* start Page *

August 26, 2010 |  7:53 am

The contract and other documents related to former Alaska Gov. Sarah Palin's fundraising appearance at a Cal State campus should have been made public, and officials violated the state's open-records law when they refused to release the information, a judge has ruled.

Cal State Stanislaus and a foundation affiliated with the campus were sued in April after failing to disclose details of Palin's contract, including her speaking fee. Officials argued that the nonprofit foundation that hosted the former Republican vice presidential candidate was not subject to the state's Public Records Act.

They also argued that the contract with the Washington Speakers Bureau, which represented Palin, was confidential.

Stanislaus County Superior Court Judge Roger M. Beauchesne ordered Cal State Stanislaus officials to release the contract as well as other documents related to the use of university facilities, personnel and services surrounding the June 25 fund-raising gala.

Beauchesne agreed that the foundation was not subject to the open-records law. But he found that the university failed to follow correct procedures and that Cal State Chancellor Charles B. Reed "used" the contract to the university's advantage.

* end Page *

▶ [Problem to solve]
Continue the news report on the court ruling over the Palin contract at Cal State Stanislaus, picking up after its final sentence.

* start Information shown *

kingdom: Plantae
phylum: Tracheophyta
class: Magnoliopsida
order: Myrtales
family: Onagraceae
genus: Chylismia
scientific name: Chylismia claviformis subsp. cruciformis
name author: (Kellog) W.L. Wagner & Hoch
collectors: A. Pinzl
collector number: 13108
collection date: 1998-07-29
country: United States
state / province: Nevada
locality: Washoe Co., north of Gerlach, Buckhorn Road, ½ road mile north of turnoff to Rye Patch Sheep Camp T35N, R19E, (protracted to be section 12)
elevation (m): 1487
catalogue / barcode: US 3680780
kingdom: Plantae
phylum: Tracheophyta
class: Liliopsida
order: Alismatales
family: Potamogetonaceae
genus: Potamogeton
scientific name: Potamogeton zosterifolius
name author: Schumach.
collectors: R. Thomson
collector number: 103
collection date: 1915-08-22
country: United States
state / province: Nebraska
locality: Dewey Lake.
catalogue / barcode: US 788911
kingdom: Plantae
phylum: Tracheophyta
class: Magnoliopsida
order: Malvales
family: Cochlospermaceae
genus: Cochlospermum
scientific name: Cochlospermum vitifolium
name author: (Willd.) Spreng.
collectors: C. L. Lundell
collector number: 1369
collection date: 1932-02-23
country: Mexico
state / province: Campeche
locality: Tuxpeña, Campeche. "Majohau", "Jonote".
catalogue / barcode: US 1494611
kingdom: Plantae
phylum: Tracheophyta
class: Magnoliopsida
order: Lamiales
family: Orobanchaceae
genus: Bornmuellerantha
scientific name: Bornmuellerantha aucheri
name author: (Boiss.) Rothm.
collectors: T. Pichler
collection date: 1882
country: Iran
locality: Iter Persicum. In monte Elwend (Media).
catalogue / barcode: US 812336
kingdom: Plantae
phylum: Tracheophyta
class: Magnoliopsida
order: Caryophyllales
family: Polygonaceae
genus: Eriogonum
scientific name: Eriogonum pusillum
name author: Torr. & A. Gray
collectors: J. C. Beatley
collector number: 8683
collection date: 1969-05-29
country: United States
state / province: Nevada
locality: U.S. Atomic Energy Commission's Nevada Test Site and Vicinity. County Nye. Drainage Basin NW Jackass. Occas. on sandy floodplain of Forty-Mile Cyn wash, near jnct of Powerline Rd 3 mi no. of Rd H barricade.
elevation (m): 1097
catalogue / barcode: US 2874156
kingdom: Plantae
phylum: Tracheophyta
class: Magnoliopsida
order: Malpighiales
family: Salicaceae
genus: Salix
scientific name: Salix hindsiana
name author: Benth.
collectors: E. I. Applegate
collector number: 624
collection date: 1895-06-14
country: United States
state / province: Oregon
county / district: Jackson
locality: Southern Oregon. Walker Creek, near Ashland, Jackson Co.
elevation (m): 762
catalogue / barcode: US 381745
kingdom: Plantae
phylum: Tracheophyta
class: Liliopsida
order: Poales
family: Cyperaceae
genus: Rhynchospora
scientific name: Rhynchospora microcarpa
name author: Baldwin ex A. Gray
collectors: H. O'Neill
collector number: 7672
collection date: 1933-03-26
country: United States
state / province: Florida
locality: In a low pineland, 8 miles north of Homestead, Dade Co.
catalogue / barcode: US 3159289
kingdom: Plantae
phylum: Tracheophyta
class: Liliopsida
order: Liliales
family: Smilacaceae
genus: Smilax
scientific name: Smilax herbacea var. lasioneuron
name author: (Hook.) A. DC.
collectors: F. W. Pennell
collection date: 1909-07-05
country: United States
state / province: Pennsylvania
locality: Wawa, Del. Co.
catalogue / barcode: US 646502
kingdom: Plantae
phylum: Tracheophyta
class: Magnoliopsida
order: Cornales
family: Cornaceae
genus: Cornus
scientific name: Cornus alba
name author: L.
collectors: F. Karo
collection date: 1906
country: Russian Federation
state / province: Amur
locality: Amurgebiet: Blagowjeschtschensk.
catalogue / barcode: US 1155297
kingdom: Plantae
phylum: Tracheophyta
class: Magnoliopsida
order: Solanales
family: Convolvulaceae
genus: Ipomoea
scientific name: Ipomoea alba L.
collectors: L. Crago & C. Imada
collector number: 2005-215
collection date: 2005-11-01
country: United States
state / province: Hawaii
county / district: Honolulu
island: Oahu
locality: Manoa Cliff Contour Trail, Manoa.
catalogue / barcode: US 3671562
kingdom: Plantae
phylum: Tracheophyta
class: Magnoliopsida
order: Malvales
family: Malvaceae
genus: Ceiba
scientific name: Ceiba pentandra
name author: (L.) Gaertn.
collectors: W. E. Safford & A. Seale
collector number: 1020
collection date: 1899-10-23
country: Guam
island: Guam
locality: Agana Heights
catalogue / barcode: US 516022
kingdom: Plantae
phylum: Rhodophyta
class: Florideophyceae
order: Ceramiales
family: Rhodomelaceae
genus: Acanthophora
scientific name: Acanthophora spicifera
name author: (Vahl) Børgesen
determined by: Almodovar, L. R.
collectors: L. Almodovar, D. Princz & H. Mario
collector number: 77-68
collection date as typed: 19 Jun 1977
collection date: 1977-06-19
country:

* end Information shown *

▶ [Answer for this exercise]
"The reasonable inference from the evidence produced is that the university, in its official capacity, has 'used' the contract between the Washington Speakers Bureau in the conduct of the public's business; therefore, said contract is also a public record and should have been produced to petitioner," Beauchesne wrote in the opinion filed Monday.

After the suit was filed, the university released hundreds of documents, mostly e-mails, relating to Palin's appearance but not her contract. In one of the e-mails, Reed addressed the controversy over Palin's fee with an official from the speakers bureau.

In July, the foundation confirmed that it had paid Palin $75,000 for her appearance.

Attorneys for Californians Aware, the government watchdog group that filed the lawsuit, issued a statement saying they were pleased with the decision.